DBISAMのデータ型やテーブル作成のオプションに慣れるまでは、DBSYSユーティリティでテーブルを作成し、出来上がったテーブルからDBSYSユーティリティの「Reverse
Engineer」機能を用いて、CREATE TABLE
SQL文を生成することをお勧めします。TDBISAMTableのメソッドによるテーブル作成は、BDEとの互換性のために残されていますが、あえて使う必要はないでしょう。

DBSYSユーティリティによるテーブルの作成

「DBSYS」DBISAMのリリースに含まれる標準ツールです。Elevate
Softwareのサイトのダウンロードコーナーで、「DBISAM additional
utilities」として配布されているパッケージに含まれます。ここからダウンロードしたDBSYSは、フォントが日本語フォントではなく、日本語データの文字化けが発生するため、弊社にて日本語化したものを配布しております。

→こちら← からご入手下さい。

DBSYSの起動とテーブル作成の開始

DBSYS.EXEは、標準ではスタートメニューの”DBISAM Additional Software and Utilities”に
“Database System
Utility”として登録されます。弊社サイトよりダウンロードした日本語版も、できればスタートメニューに登録してお使いください。
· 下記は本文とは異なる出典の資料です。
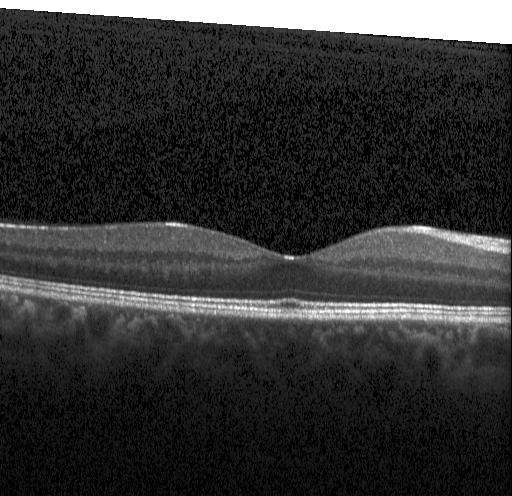 Finding: no choroidal neovascularization, diabetic macular edema, or drusen.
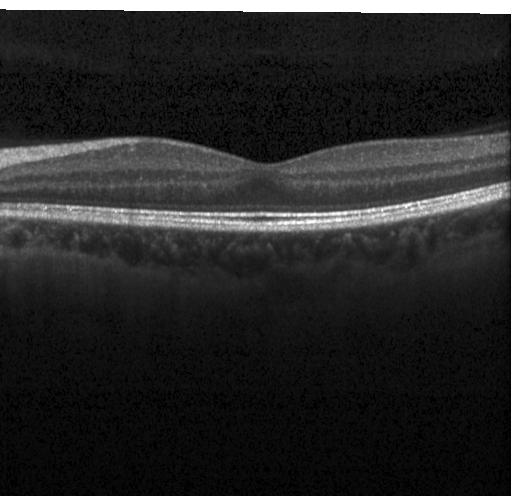 Macular OCT: no CNV, DME, or drusen.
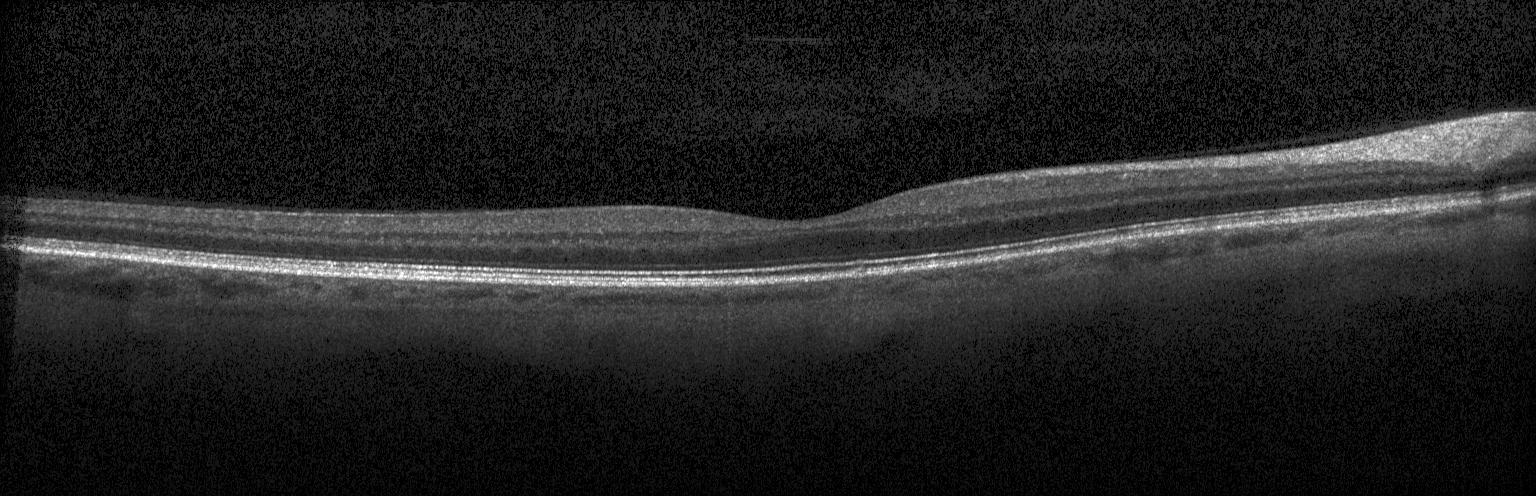
Impression: no evidence of choroidal neovascularization, diabetic macular edema, or drusen.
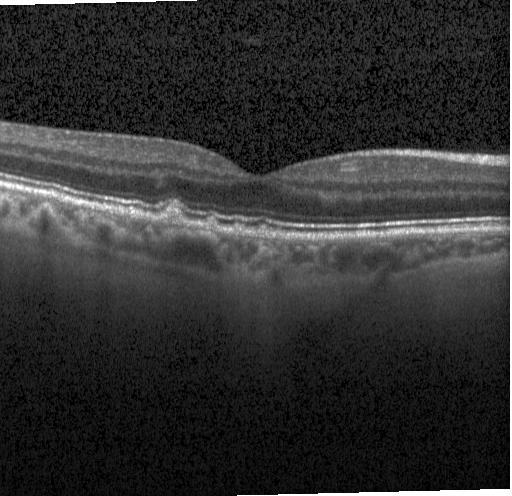
Optical coherence tomography scan; horizontal scan through the fovea
Impression: drusen.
起動したDBSYSのメインメニューは以下の通りです

ここから、「File」「New Table」を選択するか、ツールバー左端の「New
Table」ボタンを押すことで、次のテーブル作成画面が開きます

グリッド上にフィールド定義を追加して、「Save」ボタンを押し、保存先のディレクトリとファイル名(テーブル名)を指定してテーブルの作成が簡単に可能です。テーブル作成に関する注意点を以下にまとめてみましたので参考にしてください。行の削除はCTRL+DELキーで可能です。

テーブル名・フィールド名は英数字

DBISAMのSQLパーサは、テーブル名・フィールド名・インデックス名などの識別子が半角英数字であることを前提にしています。アルファベットで始まる名前を用いてください。残念ながら、日本語名称は使えません。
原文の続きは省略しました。